(Items from a data source)

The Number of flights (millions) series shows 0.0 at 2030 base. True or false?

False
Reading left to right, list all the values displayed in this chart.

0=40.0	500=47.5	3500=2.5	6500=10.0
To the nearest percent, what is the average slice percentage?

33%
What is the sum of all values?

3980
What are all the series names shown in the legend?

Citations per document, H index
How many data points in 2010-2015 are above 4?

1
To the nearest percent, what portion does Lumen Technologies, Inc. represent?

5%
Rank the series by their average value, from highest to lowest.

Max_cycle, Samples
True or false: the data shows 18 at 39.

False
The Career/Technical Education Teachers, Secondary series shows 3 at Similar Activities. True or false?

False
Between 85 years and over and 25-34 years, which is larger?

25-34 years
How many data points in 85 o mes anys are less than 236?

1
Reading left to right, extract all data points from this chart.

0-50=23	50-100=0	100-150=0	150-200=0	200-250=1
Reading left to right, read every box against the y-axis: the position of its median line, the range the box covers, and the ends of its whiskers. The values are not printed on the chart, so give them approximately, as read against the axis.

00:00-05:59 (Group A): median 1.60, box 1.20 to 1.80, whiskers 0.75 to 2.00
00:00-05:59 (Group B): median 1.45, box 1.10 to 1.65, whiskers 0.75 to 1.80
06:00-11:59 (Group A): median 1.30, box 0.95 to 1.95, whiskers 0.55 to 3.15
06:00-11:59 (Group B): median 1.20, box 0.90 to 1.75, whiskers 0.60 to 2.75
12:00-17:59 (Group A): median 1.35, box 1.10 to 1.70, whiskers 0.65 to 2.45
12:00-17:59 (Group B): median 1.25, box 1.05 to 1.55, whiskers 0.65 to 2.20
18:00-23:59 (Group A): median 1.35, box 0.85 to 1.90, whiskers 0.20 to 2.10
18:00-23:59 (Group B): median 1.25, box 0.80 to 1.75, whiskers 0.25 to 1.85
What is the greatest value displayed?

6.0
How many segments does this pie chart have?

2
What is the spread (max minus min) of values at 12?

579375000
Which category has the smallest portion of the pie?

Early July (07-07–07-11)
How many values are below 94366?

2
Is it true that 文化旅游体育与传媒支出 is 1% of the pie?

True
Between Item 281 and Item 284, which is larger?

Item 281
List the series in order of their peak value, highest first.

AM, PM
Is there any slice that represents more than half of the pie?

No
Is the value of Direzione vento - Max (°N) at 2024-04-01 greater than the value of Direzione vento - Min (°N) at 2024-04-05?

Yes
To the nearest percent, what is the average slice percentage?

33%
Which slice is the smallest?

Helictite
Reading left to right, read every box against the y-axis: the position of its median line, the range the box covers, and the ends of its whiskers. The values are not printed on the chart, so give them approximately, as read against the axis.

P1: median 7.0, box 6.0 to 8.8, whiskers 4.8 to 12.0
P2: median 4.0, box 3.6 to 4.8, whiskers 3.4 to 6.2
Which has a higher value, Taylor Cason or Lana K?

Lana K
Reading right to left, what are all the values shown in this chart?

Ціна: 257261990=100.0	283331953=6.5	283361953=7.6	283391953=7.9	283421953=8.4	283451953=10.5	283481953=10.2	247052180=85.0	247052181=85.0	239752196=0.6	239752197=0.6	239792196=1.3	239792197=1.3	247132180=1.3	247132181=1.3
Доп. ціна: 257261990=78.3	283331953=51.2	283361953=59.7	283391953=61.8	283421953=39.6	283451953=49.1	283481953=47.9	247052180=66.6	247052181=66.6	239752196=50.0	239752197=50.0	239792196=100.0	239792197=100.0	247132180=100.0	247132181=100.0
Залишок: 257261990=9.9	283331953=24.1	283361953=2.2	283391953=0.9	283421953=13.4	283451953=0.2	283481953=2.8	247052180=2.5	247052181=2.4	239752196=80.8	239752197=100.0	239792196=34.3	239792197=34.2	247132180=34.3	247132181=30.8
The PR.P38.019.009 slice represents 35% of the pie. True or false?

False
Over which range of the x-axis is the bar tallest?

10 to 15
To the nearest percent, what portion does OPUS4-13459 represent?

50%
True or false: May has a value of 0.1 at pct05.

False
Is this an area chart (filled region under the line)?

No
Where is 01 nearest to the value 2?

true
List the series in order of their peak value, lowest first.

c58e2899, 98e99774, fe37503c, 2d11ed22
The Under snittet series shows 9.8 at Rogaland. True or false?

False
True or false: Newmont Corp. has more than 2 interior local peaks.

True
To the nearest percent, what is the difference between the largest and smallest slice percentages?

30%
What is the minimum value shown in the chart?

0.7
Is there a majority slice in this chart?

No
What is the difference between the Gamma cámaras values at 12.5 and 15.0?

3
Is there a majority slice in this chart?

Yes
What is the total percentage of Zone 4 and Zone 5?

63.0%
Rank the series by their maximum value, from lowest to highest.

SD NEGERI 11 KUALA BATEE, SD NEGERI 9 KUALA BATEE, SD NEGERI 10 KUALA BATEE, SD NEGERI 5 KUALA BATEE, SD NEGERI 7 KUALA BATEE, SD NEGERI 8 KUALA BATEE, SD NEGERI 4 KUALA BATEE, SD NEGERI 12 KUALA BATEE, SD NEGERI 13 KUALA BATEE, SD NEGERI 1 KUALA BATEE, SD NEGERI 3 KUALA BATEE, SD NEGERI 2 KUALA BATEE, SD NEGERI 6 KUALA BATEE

→ EXERCISE REQUIREMENTS: Reproduce every row above word for word, keeping each line unchanged and in its original order.

→ TASK RESPONSE:
The Number of flights (millions) series shows 0.0 at 2030 base. True or false?

False
Reading left to right, list all the values displayed in this chart.

0=40.0	500=47.5	3500=2.5	6500=10.0
To the nearest percent, what is the average slice percentage?

33%
What is the sum of all values?

3980
What are all the series names shown in the legend?

Citations per document, H index
How many data points in 2010-2015 are above 4?

1
To the nearest percent, what portion does Lumen Technologies, Inc. represent?

5%
Rank the series by their average value, from highest to lowest.

Max_cycle, Samples
True or false: the data shows 18 at 39.

False
The Career/Technical Education Teachers, Secondary series shows 3 at Similar Activities. True or false?

False
Between 85 years and over and 25-34 years, which is larger?

25-34 years
How many data points in 85 o mes anys are less than 236?

1
Reading left to right, extract all data points from this chart.

0-50=23	50-100=0	100-150=0	150-200=0	200-250=1
Reading left to right, read every box against the y-axis: the position of its median line, the range the box covers, and the ends of its whiskers. The values are not printed on the chart, so give them approximately, as read against the axis.

00:00-05:59 (Group A): median 1.60, box 1.20 to 1.80, whiskers 0.75 to 2.00
00:00-05:59 (Group B): median 1.45, box 1.10 to 1.65, whiskers 0.75 to 1.80
06:00-11:59 (Group A): median 1.30, box 0.95 to 1.95, whiskers 0.55 to 3.15
06:00-11:59 (Group B): median 1.20, box 0.90 to 1.75, whiskers 0.60 to 2.75
12:00-17:59 (Group A): median 1.35, box 1.10 to 1.70, whiskers 0.65 to 2.45
12:00-17:59 (Group B): median 1.25, box 1.05 to 1.55, whiskers 0.65 to 2.20
18:00-23:59 (Group A): median 1.35, box 0.85 to 1.90, whiskers 0.20 to 2.10
18:00-23:59 (Group B): median 1.25, box 0.80 to 1.75, whiskers 0.25 to 1.85
What is the greatest value displayed?

6.0
How many segments does this pie chart have?

2
What is the spread (max minus min) of values at 12?

579375000
Which category has the smallest portion of the pie?

Early July (07-07–07-11)
How many values are below 94366?

2
Is it true that 文化旅游体育与传媒支出 is 1% of the pie?

True
Between Item 281 and Item 284, which is larger?

Item 281
List the series in order of their peak value, highest first.

AM, PM
Is there any slice that represents more than half of the pie?

No
Is the value of Direzione vento - Max (°N) at 2024-04-01 greater than the value of Direzione vento - Min (°N) at 2024-04-05?

Yes
To the nearest percent, what is the average slice percentage?

33%
Which slice is the smallest?

Helictite
Reading left to right, read every box against the y-axis: the position of its median line, the range the box covers, and the ends of its whiskers. The values are not printed on the chart, so give them approximately, as read against the axis.

P1: median 7.0, box 6.0 to 8.8, whiskers 4.8 to 12.0
P2: median 4.0, box 3.6 to 4.8, whiskers 3.4 to 6.2
Which has a higher value, Taylor Cason or Lana K?

Lana K
Reading right to left, what are all the values shown in this chart?

Ціна: 257261990=100.0	283331953=6.5	283361953=7.6	283391953=7.9	283421953=8.4	283451953=10.5	283481953=10.2	247052180=85.0	247052181=85.0	239752196=0.6	239752197=0.6	239792196=1.3	239792197=1.3	247132180=1.3	247132181=1.3
Доп. ціна: 257261990=78.3	283331953=51.2	283361953=59.7	283391953=61.8	283421953=39.6	283451953=49.1	283481953=47.9	247052180=66.6	247052181=66.6	239752196=50.0	239752197=50.0	239792196=100.0	239792197=100.0	247132180=100.0	247132181=100.0
Залишок: 257261990=9.9	283331953=24.1	283361953=2.2	283391953=0.9	283421953=13.4	283451953=0.2	283481953=2.8	247052180=2.5	247052181=2.4	239752196=80.8	239752197=100.0	239792196=34.3	239792197=34.2	247132180=34.3	247132181=30.8
The PR.P38.019.009 slice represents 35% of the pie. True or false?

False
Over which range of the x-axis is the bar tallest?

10 to 15
To the nearest percent, what portion does OPUS4-13459 represent?

50%
True or false: May has a value of 0.1 at pct05.

False
Is this an area chart (filled region under the line)?

No
Where is 01 nearest to the value 2?

true
List the series in order of their peak value, lowest first.

c58e2899, 98e99774, fe37503c, 2d11ed22
The Under snittet series shows 9.8 at Rogaland. True or false?

False
True or false: Newmont Corp. has more than 2 interior local peaks.

True
To the nearest percent, what is the difference between the largest and smallest slice percentages?

30%
What is the minimum value shown in the chart?

0.7
Is there a majority slice in this chart?

No
What is the difference between the Gamma cámaras values at 12.5 and 15.0?

3
Is there a majority slice in this chart?

Yes
What is the total percentage of Zone 4 and Zone 5?

63.0%
Rank the series by their maximum value, from lowest to highest.

SD NEGERI 11 KUALA BATEE, SD NEGERI 9 KUALA BATEE, SD NEGERI 10 KUALA BATEE, SD NEGERI 5 KUALA BATEE, SD NEGERI 7 KUALA BATEE, SD NEGERI 8 KUALA BATEE, SD NEGERI 4 KUALA BATEE, SD NEGERI 12 KUALA BATEE, SD NEGERI 13 KUALA BATEE, SD NEGERI 1 KUALA BATEE, SD NEGERI 3 KUALA BATEE, SD NEGERI 2 KUALA BATEE, SD NEGERI 6 KUALA BATEE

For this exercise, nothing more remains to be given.